Hey @seanmcguire12, this should be sufficient to reproduce. Also tried with latest alpha.
const url = `https://linkedin.com/mynetwork/invite-connect/connections/`;
await ctx.page.goto(url, {
waitUntil: "load",
});
const { recentConnections } = await ctx.page.extract({
instruction: "Find first 10 connections, and their corresponding permalink URL",
useTextExtract: true,
schema: z.object({
recentConnections: z.array(
z.object({
firstName: z.string(),
lastName: z.string(),
profileUrl: z.string().url(),
connectedDate: z.string(),
}),
),
}),
});
FWIW – I notice a correlation with having the package.json "type": "module" set, which while using z.string().url() results in:
Full error:
400 Invalid schema for response_format 'Extraction': In context=(..., 'postUrl'), 'format' is not permitted.
at _StagehandPage.<anonymous> (C:\Users\josch\.kenv\node_modules\.pnpm\@browserbasehq+stagehand@2._3b4d582bac000913703aa3c79db2112b\node_modules\@browserbasehq\stagehand\dist\index.js:3611:15)
at Generator.throw (<anonymous>)
at rejected (C:\Users\josch\.kenv\node_modules\.pnpm\@browserbasehq+stagehand@2._3b4d582bac000913703aa3c79db2112b\node_modules\@browserbasehq\stagehand\dist\index.js:70:29)
at process.processTicksAndRejections (node:internal/process/task_queues:105:5)
@darasus you'll have to remove useTextExtract: true (or set it to false) for this to work.

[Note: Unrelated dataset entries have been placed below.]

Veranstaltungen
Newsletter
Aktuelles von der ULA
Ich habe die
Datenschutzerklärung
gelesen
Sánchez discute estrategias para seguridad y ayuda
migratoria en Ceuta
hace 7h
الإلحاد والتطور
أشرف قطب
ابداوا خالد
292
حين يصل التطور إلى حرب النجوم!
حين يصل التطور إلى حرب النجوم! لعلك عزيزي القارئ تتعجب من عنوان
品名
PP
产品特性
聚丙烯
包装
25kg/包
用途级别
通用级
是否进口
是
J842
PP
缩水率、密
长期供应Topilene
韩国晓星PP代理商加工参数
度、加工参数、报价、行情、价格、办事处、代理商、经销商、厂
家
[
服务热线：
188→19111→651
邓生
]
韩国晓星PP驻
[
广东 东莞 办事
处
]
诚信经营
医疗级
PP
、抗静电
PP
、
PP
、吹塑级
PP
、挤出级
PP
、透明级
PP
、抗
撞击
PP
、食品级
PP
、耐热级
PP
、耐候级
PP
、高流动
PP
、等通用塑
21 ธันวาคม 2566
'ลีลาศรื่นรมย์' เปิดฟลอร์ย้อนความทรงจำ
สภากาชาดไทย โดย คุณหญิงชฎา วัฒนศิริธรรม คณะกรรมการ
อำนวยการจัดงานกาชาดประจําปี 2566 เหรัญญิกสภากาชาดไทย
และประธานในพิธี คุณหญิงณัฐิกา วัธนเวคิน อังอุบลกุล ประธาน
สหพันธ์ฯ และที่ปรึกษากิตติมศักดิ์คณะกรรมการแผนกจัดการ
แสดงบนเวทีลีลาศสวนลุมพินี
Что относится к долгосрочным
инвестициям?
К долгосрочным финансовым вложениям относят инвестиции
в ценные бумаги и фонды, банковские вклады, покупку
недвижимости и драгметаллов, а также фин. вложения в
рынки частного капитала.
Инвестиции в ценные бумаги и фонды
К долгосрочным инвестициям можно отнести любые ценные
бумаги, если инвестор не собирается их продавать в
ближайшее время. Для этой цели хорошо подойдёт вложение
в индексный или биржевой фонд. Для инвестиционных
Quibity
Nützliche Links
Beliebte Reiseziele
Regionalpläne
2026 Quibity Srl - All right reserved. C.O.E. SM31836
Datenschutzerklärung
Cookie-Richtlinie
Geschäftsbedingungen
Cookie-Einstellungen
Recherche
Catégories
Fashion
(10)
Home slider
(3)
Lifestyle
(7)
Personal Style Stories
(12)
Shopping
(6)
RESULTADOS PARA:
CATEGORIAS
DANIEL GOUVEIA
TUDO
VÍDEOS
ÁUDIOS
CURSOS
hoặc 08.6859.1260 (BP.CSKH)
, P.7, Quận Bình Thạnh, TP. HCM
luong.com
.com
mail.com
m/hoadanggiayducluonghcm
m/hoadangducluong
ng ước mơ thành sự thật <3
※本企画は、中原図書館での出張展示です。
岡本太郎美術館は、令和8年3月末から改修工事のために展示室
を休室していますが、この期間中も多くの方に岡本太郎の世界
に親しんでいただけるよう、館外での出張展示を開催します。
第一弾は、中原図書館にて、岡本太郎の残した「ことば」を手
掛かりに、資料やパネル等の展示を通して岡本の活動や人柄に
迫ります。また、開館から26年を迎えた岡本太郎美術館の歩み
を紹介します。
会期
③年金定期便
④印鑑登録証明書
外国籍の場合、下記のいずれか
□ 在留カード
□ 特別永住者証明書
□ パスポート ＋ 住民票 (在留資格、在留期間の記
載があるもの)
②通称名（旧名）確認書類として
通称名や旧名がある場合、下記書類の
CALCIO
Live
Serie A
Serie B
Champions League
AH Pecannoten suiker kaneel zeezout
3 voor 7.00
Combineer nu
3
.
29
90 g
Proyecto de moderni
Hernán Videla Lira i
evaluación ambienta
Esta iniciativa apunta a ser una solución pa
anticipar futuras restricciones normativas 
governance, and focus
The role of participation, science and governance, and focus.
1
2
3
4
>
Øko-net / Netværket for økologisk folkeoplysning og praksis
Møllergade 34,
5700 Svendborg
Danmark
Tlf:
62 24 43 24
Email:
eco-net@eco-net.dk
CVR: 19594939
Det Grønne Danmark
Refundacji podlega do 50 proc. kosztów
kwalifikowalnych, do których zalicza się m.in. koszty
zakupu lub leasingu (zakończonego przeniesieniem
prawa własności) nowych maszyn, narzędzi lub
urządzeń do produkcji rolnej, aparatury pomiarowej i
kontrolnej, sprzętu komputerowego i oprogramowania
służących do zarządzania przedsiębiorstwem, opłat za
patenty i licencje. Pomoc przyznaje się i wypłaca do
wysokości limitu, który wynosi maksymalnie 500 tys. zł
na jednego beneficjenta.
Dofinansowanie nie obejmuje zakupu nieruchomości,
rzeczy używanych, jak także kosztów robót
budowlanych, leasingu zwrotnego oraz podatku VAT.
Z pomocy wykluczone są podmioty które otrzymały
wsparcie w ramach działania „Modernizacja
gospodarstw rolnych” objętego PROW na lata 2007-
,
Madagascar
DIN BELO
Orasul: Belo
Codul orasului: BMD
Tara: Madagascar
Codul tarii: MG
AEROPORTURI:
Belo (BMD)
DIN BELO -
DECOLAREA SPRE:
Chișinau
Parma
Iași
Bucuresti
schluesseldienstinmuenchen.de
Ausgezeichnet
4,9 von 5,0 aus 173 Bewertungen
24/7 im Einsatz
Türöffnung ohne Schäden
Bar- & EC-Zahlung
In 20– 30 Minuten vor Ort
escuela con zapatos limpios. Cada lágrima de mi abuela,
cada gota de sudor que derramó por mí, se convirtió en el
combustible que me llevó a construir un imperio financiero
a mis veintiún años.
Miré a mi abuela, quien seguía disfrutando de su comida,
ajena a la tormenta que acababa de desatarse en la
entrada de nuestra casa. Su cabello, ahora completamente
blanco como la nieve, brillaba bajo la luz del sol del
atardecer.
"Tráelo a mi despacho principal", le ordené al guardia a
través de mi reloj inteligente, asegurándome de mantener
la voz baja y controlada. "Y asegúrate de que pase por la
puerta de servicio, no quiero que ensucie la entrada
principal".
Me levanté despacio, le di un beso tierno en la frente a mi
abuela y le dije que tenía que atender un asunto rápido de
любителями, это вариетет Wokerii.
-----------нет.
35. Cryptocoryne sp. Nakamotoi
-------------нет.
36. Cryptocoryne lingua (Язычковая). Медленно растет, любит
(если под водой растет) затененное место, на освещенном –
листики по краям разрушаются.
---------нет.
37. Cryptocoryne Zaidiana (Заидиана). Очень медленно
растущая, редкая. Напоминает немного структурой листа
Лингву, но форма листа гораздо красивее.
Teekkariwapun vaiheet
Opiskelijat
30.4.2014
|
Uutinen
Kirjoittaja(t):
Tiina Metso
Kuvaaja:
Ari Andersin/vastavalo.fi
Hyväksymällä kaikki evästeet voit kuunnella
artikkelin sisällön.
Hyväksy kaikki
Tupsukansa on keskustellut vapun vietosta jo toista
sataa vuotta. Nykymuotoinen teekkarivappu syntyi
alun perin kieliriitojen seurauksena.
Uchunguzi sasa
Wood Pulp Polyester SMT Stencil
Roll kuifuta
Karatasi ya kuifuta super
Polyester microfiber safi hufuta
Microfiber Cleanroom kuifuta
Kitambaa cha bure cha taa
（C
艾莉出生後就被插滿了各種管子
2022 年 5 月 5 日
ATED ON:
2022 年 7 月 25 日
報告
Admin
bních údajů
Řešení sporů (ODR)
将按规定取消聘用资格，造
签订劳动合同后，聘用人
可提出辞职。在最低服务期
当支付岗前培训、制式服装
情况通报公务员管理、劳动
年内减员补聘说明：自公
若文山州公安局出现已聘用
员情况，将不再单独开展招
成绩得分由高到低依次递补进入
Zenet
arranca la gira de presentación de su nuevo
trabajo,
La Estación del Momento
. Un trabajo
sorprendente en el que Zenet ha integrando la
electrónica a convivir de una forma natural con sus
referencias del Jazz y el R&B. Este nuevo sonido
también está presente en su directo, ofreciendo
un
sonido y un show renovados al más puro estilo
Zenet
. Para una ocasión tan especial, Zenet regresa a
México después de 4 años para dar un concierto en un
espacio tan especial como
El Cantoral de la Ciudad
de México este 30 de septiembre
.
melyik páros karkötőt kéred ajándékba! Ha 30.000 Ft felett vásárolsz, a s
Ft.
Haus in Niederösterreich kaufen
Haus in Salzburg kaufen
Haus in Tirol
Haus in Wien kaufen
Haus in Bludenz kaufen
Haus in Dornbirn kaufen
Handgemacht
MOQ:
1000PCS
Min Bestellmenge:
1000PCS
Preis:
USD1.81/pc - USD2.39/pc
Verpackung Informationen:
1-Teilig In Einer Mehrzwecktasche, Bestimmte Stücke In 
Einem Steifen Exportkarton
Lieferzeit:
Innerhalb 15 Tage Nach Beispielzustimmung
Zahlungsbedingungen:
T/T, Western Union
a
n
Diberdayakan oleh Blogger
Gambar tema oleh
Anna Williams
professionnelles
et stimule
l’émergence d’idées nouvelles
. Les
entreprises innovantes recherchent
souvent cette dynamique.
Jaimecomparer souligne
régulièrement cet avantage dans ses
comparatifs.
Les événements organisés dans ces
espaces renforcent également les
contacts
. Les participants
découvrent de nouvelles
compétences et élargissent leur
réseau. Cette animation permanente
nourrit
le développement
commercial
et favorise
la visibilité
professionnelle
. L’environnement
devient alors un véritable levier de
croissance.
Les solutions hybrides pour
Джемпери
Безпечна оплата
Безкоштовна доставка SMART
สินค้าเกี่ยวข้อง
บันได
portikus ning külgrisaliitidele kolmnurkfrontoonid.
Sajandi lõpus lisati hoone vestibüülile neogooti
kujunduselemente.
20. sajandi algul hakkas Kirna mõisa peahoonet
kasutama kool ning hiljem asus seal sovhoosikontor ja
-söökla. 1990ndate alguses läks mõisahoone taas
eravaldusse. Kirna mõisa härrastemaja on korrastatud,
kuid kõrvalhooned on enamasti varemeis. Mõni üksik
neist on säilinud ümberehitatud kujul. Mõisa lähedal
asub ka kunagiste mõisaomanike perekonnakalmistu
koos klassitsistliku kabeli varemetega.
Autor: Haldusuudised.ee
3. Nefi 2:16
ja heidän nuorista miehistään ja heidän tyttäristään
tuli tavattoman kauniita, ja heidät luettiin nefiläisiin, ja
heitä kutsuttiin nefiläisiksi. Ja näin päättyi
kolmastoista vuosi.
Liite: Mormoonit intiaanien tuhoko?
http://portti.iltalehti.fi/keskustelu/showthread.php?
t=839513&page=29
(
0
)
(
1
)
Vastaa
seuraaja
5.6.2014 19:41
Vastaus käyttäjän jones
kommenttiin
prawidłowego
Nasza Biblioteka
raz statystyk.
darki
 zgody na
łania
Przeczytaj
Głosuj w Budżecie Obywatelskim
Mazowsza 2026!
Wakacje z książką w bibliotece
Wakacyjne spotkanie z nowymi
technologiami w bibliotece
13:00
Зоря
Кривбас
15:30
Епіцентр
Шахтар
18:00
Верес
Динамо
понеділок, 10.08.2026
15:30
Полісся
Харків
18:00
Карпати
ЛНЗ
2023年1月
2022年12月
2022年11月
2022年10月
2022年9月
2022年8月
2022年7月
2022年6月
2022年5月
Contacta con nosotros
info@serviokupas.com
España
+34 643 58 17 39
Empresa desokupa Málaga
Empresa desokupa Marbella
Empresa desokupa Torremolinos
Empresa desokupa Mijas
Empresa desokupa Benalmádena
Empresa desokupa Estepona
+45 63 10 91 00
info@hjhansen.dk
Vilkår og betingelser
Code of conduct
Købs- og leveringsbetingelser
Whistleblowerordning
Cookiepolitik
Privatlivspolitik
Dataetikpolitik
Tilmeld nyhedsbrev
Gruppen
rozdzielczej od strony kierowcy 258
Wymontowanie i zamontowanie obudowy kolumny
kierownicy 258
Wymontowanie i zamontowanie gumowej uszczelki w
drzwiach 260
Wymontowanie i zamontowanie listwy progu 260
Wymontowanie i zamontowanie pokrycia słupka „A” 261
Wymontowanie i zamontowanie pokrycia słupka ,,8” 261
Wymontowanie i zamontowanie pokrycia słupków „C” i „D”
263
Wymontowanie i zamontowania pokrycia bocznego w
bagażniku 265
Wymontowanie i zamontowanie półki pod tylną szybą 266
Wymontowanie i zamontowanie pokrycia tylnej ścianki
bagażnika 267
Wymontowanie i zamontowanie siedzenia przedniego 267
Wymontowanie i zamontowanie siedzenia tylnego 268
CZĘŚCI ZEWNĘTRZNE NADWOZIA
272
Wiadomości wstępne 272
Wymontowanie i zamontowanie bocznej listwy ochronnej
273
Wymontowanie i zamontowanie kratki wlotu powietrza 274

Will make sure we update our docs once we officially announce this feature.
@adamalfredsson this was one of the errors we patched on friday! if you could try it out again (on alpha version) and let me know how it works that would be great!
I believe it has an issue with relative URLs. When the link is
<a href="./hello-world">, it's unable to construct a full url even when given the domain name in the describe context 🤔
I have this exact issue ... the extracted links are wrong are slightly hallicinated always . no matter what model or how detailed the instruction ... examples dont help eiither.